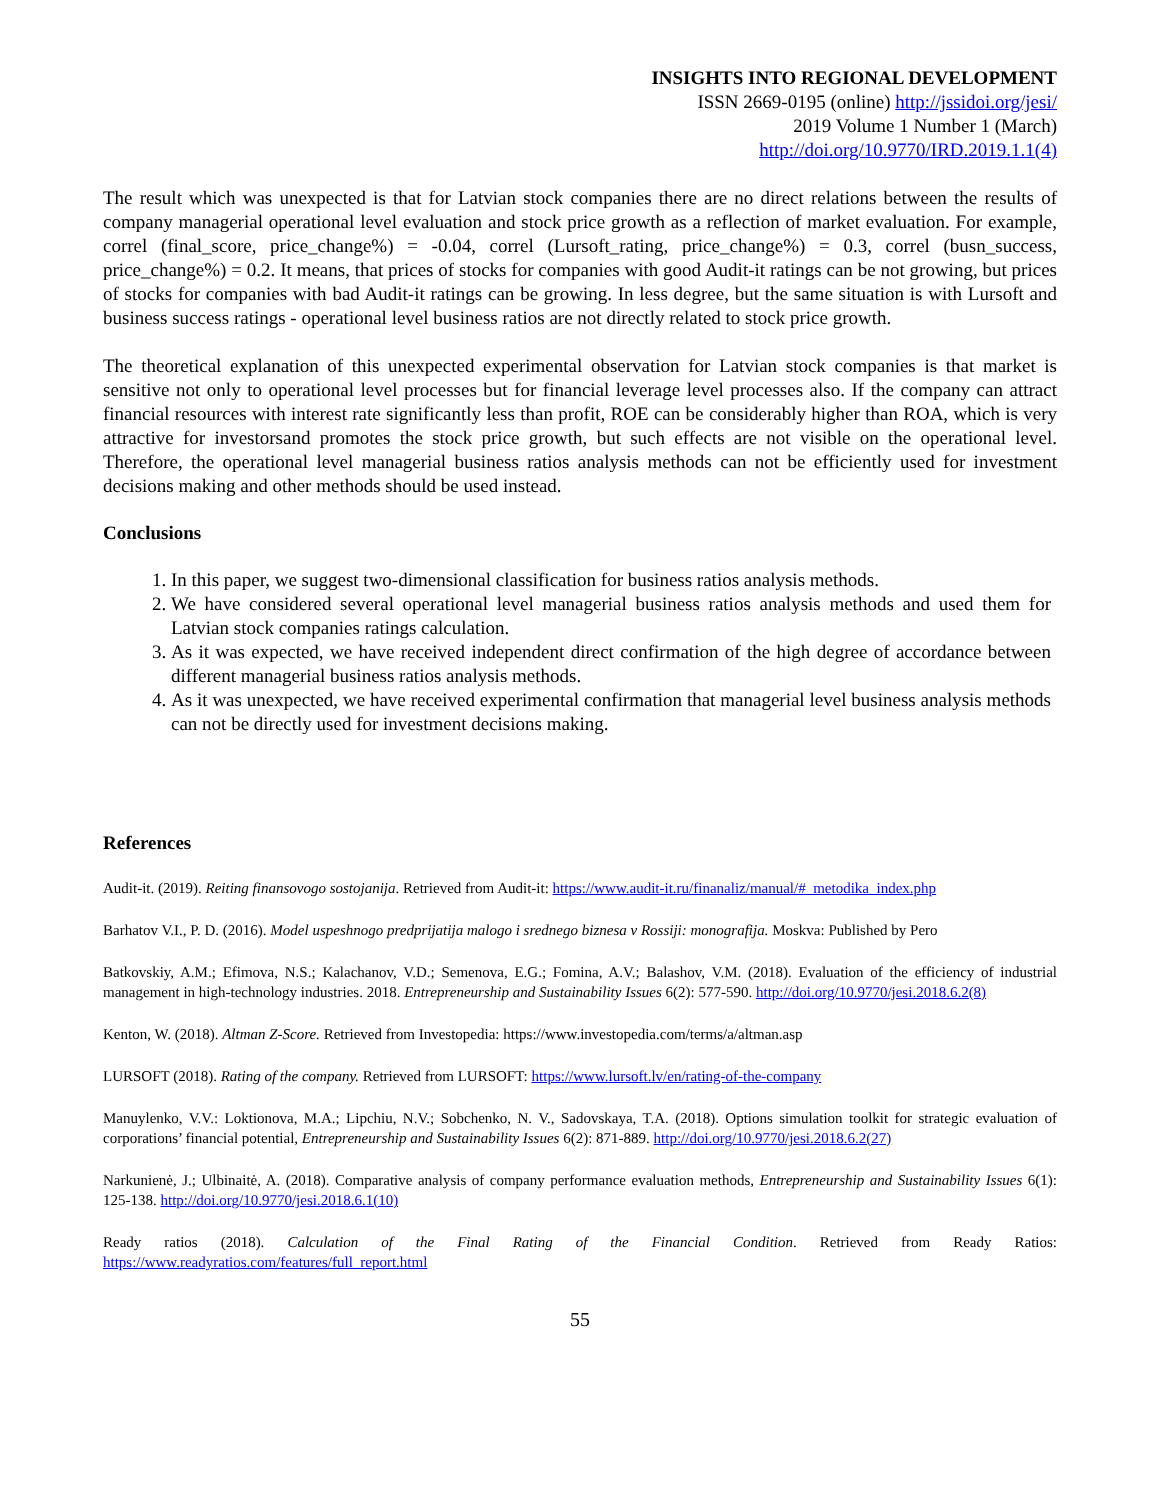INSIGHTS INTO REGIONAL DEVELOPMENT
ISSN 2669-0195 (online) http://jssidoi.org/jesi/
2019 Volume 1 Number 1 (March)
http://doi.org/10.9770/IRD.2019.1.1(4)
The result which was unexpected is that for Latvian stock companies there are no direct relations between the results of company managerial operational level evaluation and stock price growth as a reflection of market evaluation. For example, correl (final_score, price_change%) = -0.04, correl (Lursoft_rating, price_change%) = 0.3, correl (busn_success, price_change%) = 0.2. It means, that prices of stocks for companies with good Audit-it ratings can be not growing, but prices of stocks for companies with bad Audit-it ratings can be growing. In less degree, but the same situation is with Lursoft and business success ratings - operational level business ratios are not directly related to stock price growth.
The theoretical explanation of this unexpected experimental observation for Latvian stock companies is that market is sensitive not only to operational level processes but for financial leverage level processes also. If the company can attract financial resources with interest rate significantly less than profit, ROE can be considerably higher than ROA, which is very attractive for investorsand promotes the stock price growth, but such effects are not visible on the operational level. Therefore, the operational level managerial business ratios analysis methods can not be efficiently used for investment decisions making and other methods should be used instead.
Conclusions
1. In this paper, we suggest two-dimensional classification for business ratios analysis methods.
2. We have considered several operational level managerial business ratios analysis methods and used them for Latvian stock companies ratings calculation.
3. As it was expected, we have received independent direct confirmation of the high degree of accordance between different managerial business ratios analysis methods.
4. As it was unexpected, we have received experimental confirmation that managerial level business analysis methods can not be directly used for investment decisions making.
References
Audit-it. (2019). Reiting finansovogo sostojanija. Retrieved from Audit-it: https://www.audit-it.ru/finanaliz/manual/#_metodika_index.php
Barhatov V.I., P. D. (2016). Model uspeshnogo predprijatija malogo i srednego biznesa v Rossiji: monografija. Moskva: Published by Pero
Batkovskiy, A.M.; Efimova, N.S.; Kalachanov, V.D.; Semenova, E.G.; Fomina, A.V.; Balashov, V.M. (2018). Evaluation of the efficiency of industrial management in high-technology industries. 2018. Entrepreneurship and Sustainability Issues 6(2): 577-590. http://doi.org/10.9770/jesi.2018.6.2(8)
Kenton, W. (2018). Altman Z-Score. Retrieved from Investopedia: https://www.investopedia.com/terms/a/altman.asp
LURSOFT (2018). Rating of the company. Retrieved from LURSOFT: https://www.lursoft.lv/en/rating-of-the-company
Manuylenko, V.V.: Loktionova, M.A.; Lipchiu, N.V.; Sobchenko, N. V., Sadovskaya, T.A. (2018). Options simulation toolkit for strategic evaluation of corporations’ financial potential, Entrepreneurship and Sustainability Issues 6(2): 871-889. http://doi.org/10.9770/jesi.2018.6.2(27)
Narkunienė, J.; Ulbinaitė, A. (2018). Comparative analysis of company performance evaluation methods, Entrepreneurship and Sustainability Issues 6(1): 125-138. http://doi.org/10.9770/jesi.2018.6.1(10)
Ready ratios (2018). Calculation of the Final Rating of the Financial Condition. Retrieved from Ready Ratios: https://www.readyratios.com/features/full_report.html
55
:::::
■ PROMPT ■
Each line from the first line of the records through the line containing "The result which" must be reproduced exactly, with both ends included and all pictures omitted; nothing else belongs in the answer.

■ THE ANSWER ■
INSIGHTS INTO REGIONAL DEVELOPMENT
ISSN 2669-0195 (online) http://jssidoi.org/jesi/
2019 Volume 1 Number 1 (March)
http://doi.org/10.9770/IRD.2019.1.1(4)
The result which was unexpected is that for Latvian stock companies there are no direct relations between the results of company managerial operational level evaluation and stock price growth as a reflection of market evaluation. For example, correl (final_score, price_change%) = -0.04, correl (Lursoft_rating, price_change%) = 0.3, correl (busn_success, price_change%) = 0.2. It means, that prices of stocks for companies with good Audit-it ratings can be not growing, but prices of stocks for companies with bad Audit-it ratings can be growing. In less degree, but the same situation is with Lursoft and business success ratings - operational level business ratios are not directly related to stock price growth.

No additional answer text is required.